== Task instructions ==
Rewrite the items from the start through the line containing "26: (330, 448)", changing "top-left" to "upper-left" and leaving everything else unchanged.
---+---
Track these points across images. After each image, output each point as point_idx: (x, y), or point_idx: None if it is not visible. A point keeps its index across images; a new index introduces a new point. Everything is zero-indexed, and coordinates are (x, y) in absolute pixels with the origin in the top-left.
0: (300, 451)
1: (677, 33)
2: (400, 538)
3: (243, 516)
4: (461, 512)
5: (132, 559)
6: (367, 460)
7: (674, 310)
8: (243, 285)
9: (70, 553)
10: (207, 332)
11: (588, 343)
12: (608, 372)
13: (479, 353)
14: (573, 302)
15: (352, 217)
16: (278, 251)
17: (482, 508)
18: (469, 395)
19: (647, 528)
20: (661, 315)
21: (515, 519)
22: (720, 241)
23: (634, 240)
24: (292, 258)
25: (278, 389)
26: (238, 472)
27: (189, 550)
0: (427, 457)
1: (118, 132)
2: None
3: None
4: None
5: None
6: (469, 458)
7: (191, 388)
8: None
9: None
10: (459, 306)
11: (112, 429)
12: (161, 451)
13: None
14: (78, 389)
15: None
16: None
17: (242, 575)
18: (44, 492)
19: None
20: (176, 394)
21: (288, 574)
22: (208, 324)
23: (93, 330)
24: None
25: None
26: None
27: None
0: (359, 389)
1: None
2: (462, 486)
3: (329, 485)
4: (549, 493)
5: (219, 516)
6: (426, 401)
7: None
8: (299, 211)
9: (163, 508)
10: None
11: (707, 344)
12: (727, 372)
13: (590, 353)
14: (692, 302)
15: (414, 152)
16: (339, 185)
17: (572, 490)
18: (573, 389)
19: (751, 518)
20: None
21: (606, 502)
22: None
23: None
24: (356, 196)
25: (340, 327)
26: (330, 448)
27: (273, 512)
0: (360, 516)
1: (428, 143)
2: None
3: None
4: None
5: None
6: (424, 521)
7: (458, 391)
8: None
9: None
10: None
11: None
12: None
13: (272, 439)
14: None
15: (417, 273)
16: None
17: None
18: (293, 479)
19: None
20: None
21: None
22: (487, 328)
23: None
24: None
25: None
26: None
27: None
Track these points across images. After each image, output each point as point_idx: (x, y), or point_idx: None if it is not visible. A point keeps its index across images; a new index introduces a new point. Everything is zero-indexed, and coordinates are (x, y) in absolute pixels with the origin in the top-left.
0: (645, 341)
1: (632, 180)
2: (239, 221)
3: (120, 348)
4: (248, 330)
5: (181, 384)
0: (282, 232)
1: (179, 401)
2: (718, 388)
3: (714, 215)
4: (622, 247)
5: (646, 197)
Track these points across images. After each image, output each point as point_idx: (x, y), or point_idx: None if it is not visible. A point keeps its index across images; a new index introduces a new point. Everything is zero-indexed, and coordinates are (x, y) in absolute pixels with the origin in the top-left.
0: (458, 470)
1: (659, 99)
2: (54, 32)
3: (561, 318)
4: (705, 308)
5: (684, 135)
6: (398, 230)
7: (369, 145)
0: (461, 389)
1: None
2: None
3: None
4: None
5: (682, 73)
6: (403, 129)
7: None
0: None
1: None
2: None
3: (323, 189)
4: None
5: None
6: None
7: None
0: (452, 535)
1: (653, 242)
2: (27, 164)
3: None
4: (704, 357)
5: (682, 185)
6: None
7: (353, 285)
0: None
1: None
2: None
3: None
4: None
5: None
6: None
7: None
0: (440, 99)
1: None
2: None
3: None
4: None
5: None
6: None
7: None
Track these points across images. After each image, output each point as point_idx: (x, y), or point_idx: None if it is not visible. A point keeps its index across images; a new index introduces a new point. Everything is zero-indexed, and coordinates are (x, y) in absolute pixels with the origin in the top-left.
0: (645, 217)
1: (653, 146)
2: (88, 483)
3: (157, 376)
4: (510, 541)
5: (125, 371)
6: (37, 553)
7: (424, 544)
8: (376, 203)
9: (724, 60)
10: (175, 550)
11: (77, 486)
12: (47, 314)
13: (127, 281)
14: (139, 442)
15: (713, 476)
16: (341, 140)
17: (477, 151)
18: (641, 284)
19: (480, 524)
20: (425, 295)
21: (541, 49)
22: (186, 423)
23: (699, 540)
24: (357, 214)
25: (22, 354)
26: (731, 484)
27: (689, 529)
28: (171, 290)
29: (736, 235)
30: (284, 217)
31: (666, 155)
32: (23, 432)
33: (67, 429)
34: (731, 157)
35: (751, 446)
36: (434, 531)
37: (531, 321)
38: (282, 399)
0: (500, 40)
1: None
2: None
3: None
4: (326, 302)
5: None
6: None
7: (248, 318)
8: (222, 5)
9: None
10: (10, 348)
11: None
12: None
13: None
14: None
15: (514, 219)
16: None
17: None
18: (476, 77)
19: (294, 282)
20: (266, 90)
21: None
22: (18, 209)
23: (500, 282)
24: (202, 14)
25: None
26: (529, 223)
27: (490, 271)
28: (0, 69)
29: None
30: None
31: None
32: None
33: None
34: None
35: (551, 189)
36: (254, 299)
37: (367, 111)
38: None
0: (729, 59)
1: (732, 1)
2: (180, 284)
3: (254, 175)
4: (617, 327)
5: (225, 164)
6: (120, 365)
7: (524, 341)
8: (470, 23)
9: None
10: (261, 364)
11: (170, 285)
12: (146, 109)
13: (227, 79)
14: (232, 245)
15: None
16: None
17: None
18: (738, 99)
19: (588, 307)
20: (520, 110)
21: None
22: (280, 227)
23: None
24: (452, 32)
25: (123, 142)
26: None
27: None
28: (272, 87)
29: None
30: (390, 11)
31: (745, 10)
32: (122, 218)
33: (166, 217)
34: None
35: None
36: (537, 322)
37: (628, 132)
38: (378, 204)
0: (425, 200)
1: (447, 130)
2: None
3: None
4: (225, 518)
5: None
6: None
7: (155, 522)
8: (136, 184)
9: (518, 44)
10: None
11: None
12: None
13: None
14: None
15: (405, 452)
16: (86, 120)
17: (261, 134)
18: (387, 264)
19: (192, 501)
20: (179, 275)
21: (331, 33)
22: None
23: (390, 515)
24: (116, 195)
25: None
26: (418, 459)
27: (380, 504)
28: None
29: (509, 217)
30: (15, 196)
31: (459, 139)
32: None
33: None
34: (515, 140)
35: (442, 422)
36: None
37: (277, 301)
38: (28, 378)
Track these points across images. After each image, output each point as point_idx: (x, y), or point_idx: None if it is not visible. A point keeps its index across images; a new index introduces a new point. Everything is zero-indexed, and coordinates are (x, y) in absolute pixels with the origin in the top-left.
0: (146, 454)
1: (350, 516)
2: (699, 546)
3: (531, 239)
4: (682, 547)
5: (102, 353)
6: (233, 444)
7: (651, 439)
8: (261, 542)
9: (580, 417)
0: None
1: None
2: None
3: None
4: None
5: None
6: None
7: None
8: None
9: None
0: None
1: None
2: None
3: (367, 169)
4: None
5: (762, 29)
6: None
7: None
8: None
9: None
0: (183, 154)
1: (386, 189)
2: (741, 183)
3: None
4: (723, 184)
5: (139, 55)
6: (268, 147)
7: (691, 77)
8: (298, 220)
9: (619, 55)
---+---
== Task response ==
Track these points across images. After each image, output each point as point_idx: (x, y), or point_idx: None if it is not visible. A point keeps its index across images; a new index introduces a new point. Everything is zero-indexed, and coordinates are (x, y) in absolute pixels with the origin in the upper-left.
0: (300, 451)
1: (677, 33)
2: (400, 538)
3: (243, 516)
4: (461, 512)
5: (132, 559)
6: (367, 460)
7: (674, 310)
8: (243, 285)
9: (70, 553)
10: (207, 332)
11: (588, 343)
12: (608, 372)
13: (479, 353)
14: (573, 302)
15: (352, 217)
16: (278, 251)
17: (482, 508)
18: (469, 395)
19: (647, 528)
20: (661, 315)
21: (515, 519)
22: (720, 241)
23: (634, 240)
24: (292, 258)
25: (278, 389)
26: (238, 472)
27: (189, 550)
0: (427, 457)
1: (118, 132)
2: None
3: None
4: None
5: None
6: (469, 458)
7: (191, 388)
8: None
9: None
10: (459, 306)
11: (112, 429)
12: (161, 451)
13: None
14: (78, 389)
15: None
16: None
17: (242, 575)
18: (44, 492)
19: None
20: (176, 394)
21: (288, 574)
22: (208, 324)
23: (93, 330)
24: None
25: None
26: None
27: None
0: (359, 389)
1: None
2: (462, 486)
3: (329, 485)
4: (549, 493)
5: (219, 516)
6: (426, 401)
7: None
8: (299, 211)
9: (163, 508)
10: None
11: (707, 344)
12: (727, 372)
13: (590, 353)
14: (692, 302)
15: (414, 152)
16: (339, 185)
17: (572, 490)
18: (573, 389)
19: (751, 518)
20: None
21: (606, 502)
22: None
23: None
24: (356, 196)
25: (340, 327)
26: (330, 448)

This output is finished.